Directions – If a picture appears in the records, leave it out and transcribe the rest exactly.

[Records from a dataset]
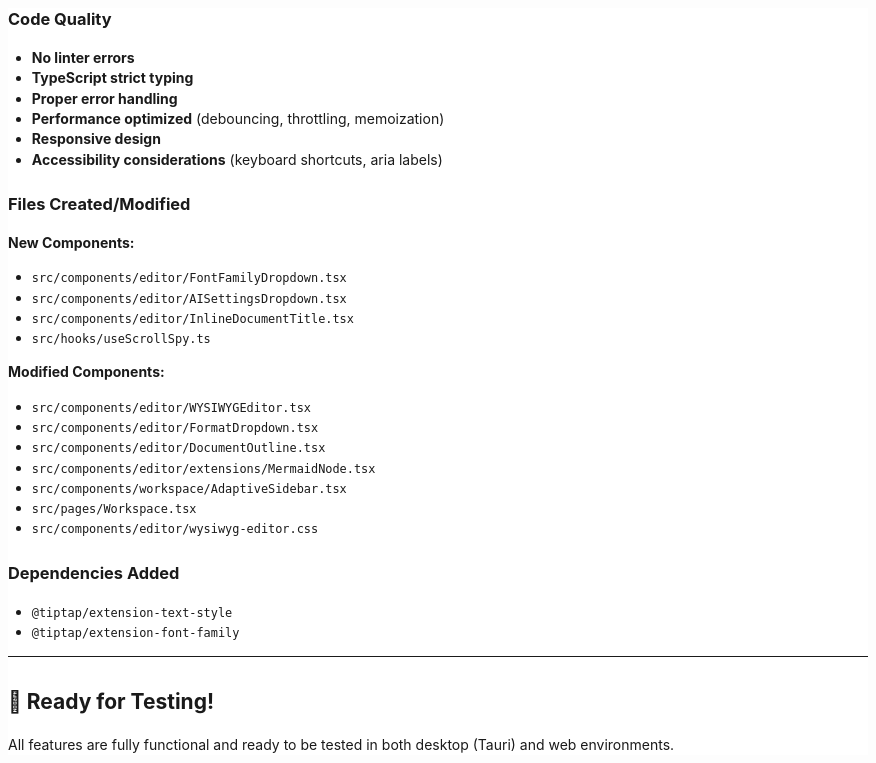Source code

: ### Code Quality
- **No linter errors**
- **TypeScript strict typing**
- **Proper error handling**
- **Performance optimized** (debouncing, throttling, memoization)
- **Responsive design**
- **Accessibility considerations** (keyboard shortcuts, aria labels)

### Files Created/Modified
**New Components:**
- `src/components/editor/FontFamilyDropdown.tsx`
- `src/components/editor/AISettingsDropdown.tsx`
- `src/components/editor/InlineDocumentTitle.tsx`
- `src/hooks/useScrollSpy.ts`

**Modified Components:**
- `src/components/editor/WYSIWYGEditor.tsx`
- `src/components/editor/FormatDropdown.tsx`
- `src/components/editor/DocumentOutline.tsx`
- `src/components/editor/extensions/MermaidNode.tsx`
- `src/components/workspace/AdaptiveSidebar.tsx`
- `src/pages/Workspace.tsx`
- `src/components/editor/wysiwyg-editor.css`

### Dependencies Added
- `@tiptap/extension-text-style`
- `@tiptap/extension-font-family`

---

## 🚀 Ready for Testing!

All features are fully functional and ready to be tested in both desktop (Tauri) and web environments.

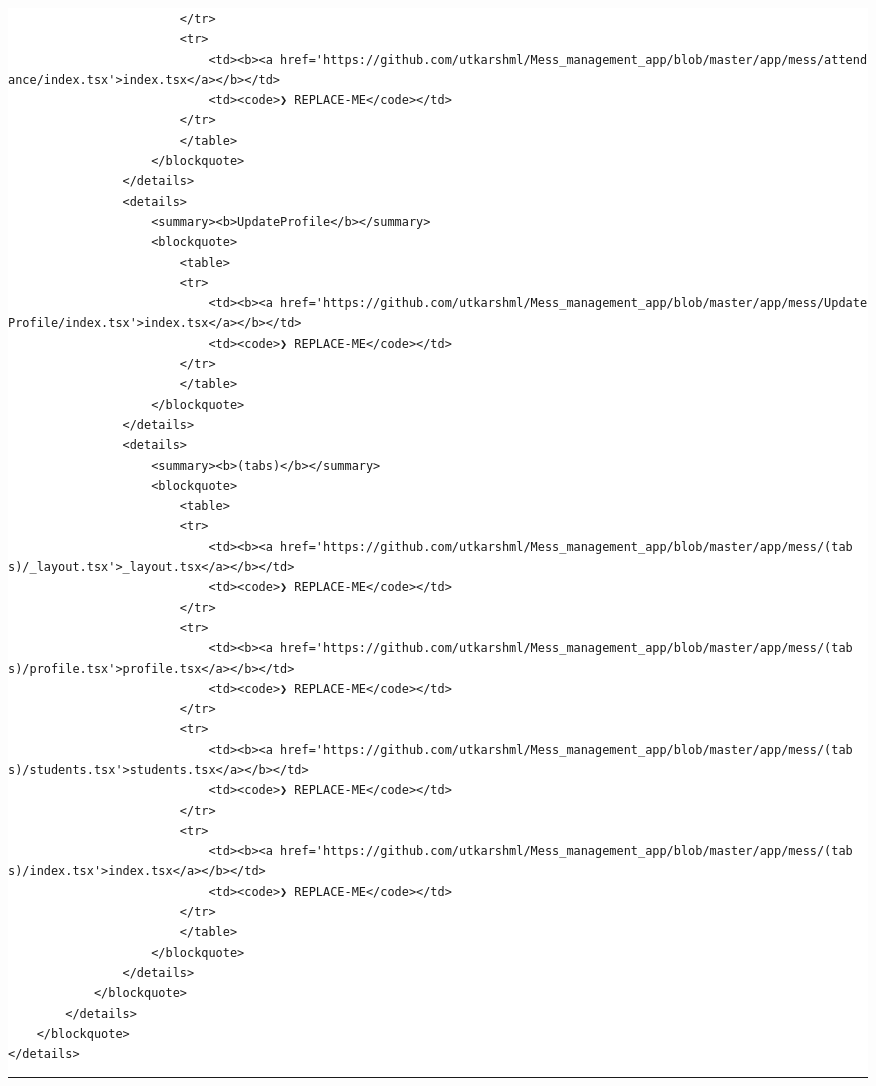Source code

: 							</tr>
							<tr>
								<td><b><a href='https://github.com/utkarshml/Mess_management_app/blob/master/app/mess/attendance/index.tsx'>index.tsx</a></b></td>
								<td><code>❯ REPLACE-ME</code></td>
							</tr>
							</table>
						</blockquote>
					</details>
					<details>
						<summary><b>UpdateProfile</b></summary>
						<blockquote>
							<table>
							<tr>
								<td><b><a href='https://github.com/utkarshml/Mess_management_app/blob/master/app/mess/UpdateProfile/index.tsx'>index.tsx</a></b></td>
								<td><code>❯ REPLACE-ME</code></td>
							</tr>
							</table>
						</blockquote>
					</details>
					<details>
						<summary><b>(tabs)</b></summary>
						<blockquote>
							<table>
							<tr>
								<td><b><a href='https://github.com/utkarshml/Mess_management_app/blob/master/app/mess/(tabs)/_layout.tsx'>_layout.tsx</a></b></td>
								<td><code>❯ REPLACE-ME</code></td>
							</tr>
							<tr>
								<td><b><a href='https://github.com/utkarshml/Mess_management_app/blob/master/app/mess/(tabs)/profile.tsx'>profile.tsx</a></b></td>
								<td><code>❯ REPLACE-ME</code></td>
							</tr>
							<tr>
								<td><b><a href='https://github.com/utkarshml/Mess_management_app/blob/master/app/mess/(tabs)/students.tsx'>students.tsx</a></b></td>
								<td><code>❯ REPLACE-ME</code></td>
							</tr>
							<tr>
								<td><b><a href='https://github.com/utkarshml/Mess_management_app/blob/master/app/mess/(tabs)/index.tsx'>index.tsx</a></b></td>
								<td><code>❯ REPLACE-ME</code></td>
							</tr>
							</table>
						</blockquote>
					</details>
				</blockquote>
			</details>
		</blockquote>
	</details>
</details>

---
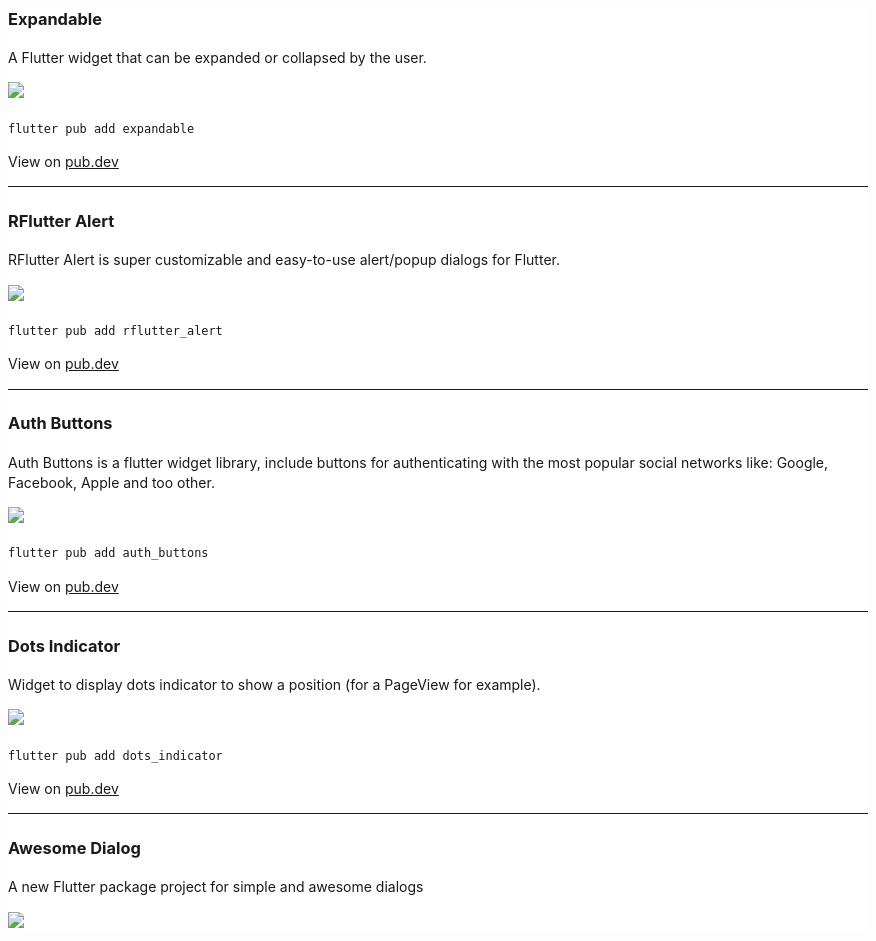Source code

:
### Expandable

A Flutter widget that can be expanded or collapsed by the user.

<img src='https://github.com/aryzhov/flutter-expandable/raw/master/doc/expandable_demo_small.gif?raw=true' width=200>

`flutter pub add expandable`

View on [pub.dev](https://pub.dev/packages/expandable)

---

### RFlutter Alert

RFlutter Alert is super customizable and easy-to-use alert/popup dialogs for Flutter.

<img src='https://github.com/ozibrahim/files/raw/master/rflutter_alert_V1.0.2.gif' width=200>

`flutter pub add rflutter_alert`

View on [pub.dev](https://pub.dev/packages/rflutter_alert)

---

### Auth Buttons

Auth Buttons is a flutter widget library, include buttons for authenticating with the most popular social networks like: Google, Facebook, Apple and too other.

<img src='https://github.com/elbeicktalat/flutter_auth_buttons/raw/main/doc/readme_assets/default-button-default-icon.png' width=200>

`flutter pub add auth_buttons`

View on [pub.dev](https://pub.dev/packages/auth_buttons)

---

### Dots Indicator

Widget to display dots indicator to show a position (for a PageView for example).

<img src='https://raw.githubusercontent.com/Pyozer/dots_indicator/master/demo/normal.gif' width=300>

`flutter pub add dots_indicator`

View on [pub.dev](https://pub.dev/packages/dots_indicator)

---

### Awesome Dialog

A new Flutter package project for simple and awesome dialogs

<img src='https://github.com/marcos930807/awesomeDialogs/raw/master/doc/gif.gif' width=200>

Output for this task –
Source code

: ### Code Quality
- **No linter errors**
- **TypeScript strict typing**
- **Proper error handling**
- **Performance optimized** (debouncing, throttling, memoization)
- **Responsive design**
- **Accessibility considerations** (keyboard shortcuts, aria labels)

### Files Created/Modified
**New Components:**
- `src/components/editor/FontFamilyDropdown.tsx`
- `src/components/editor/AISettingsDropdown.tsx`
- `src/components/editor/InlineDocumentTitle.tsx`
- `src/hooks/useScrollSpy.ts`

**Modified Components:**
- `src/components/editor/WYSIWYGEditor.tsx`
- `src/components/editor/FormatDropdown.tsx`
- `src/components/editor/DocumentOutline.tsx`
- `src/components/editor/extensions/MermaidNode.tsx`
- `src/components/workspace/AdaptiveSidebar.tsx`
- `src/pages/Workspace.tsx`
- `src/components/editor/wysiwyg-editor.css`

### Dependencies Added
- `@tiptap/extension-text-style`
- `@tiptap/extension-font-family`

---

## 🚀 Ready for Testing!

All features are fully functional and ready to be tested in both desktop (Tauri) and web environments.

Source code

: 							</tr>
							<tr>
								<td><b><a href='https://github.com/utkarshml/Mess_management_app/blob/master/app/mess/attendance/index.tsx'>index.tsx</a></b></td>
								<td><code>❯ REPLACE-ME</code></td>
							</tr>
							</table>
						</blockquote>
					</details>
					<details>
						<summary><b>UpdateProfile</b></summary>
						<blockquote>
							<table>
							<tr>
								<td><b><a href='https://github.com/utkarshml/Mess_management_app/blob/master/app/mess/UpdateProfile/index.tsx'>index.tsx</a></b></td>
								<td><code>❯ REPLACE-ME</code></td>
							</tr>
							</table>
						</blockquote>
					</details>
					<details>
						<summary><b>(tabs)</b></summary>
						<blockquote>
							<table>
							<tr>
								<td><b><a href='https://github.com/utkarshml/Mess_management_app/blob/master/app/mess/(tabs)/_layout.tsx'>_layout.tsx</a></b></td>
								<td><code>❯ REPLACE-ME</code></td>
							</tr>
							<tr>
								<td><b><a href='https://github.com/utkarshml/Mess_management_app/blob/master/app/mess/(tabs)/profile.tsx'>profile.tsx</a></b></td>
								<td><code>❯ REPLACE-ME</code></td>
							</tr>
							<tr>
								<td><b><a href='https://github.com/utkarshml/Mess_management_app/blob/master/app/mess/(tabs)/students.tsx'>students.tsx</a></b></td>
								<td><code>❯ REPLACE-ME</code></td>
							</tr>
							<tr>
								<td><b><a href='https://github.com/utkarshml/Mess_management_app/blob/master/app/mess/(tabs)/index.tsx'>index.tsx</a></b></td>
								<td><code>❯ REPLACE-ME</code></td>
							</tr>
							</table>
						</blockquote>
					</details>
				</blockquote>
			</details>
		</blockquote>
	</details>
</details>

---
Source code

:
### Expandable

A Flutter widget that can be expanded or collapsed by the user.

<img src='https://github.com/aryzhov/flutter-expandable/raw/master/doc/expandable_demo_small.gif?raw=true' width=200>

`flutter pub add expandable`

View on [pub.dev](https://pub.dev/packages/expandable)

---

### RFlutter Alert

RFlutter Alert is super customizable and easy-to-use alert/popup dialogs for Flutter.

<img src='https://github.com/ozibrahim/files/raw/master/rflutter_alert_V1.0.2.gif' width=200>

`flutter pub add rflutter_alert`

View on [pub.dev](https://pub.dev/packages/rflutter_alert)

---

### Auth Buttons

Auth Buttons is a flutter widget library, include buttons for authenticating with the most popular social networks like: Google, Facebook, Apple and too other.

<img src='https://github.com/elbeicktalat/flutter_auth_buttons/raw/main/doc/readme_assets/default-button-default-icon.png' width=200>

`flutter pub add auth_buttons`

View on [pub.dev](https://pub.dev/packages/auth_buttons)

---

### Dots Indicator

Widget to display dots indicator to show a position (for a PageView for example).

<img src='https://raw.githubusercontent.com/Pyozer/dots_indicator/master/demo/normal.gif' width=300>

`flutter pub add dots_indicator`

View on [pub.dev](https://pub.dev/packages/dots_indicator)

---

### Awesome Dialog

A new Flutter package project for simple and awesome dialogs

<img src='https://github.com/marcos930807/awesomeDialogs/raw/master/doc/gif.gif' width=200>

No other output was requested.